### WORK ORDER
Pick every line out of the entries below that holds the string "Naga", and report them.

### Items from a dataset
((
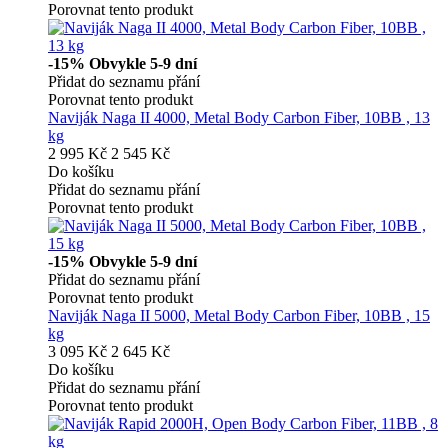
Porovnat tento produkt
-15%
Obvykle 5-9 dní
Přidat do seznamu přání
Porovnat tento produkt
Naviják Naga II 4000, Metal Body Carbon Fiber, 10BB , 13
kg
2 995 Kč
2 545 Kč
Do košíku
Přidat do seznamu přání
Porovnat tento produkt
-15%
Obvykle 5-9 dní
Přidat do seznamu přání
Porovnat tento produkt
Naviják Naga II 5000, Metal Body Carbon Fiber, 10BB , 15
kg
3 095 Kč
2 645 Kč
Do košíku
Přidat do seznamu přání
Porovnat tento produkt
))
### RESPONSE AREA
Naviják Naga II 4000, Metal Body Carbon Fiber, 10BB , 13
Naviják Naga II 5000, Metal Body Carbon Fiber, 10BB , 15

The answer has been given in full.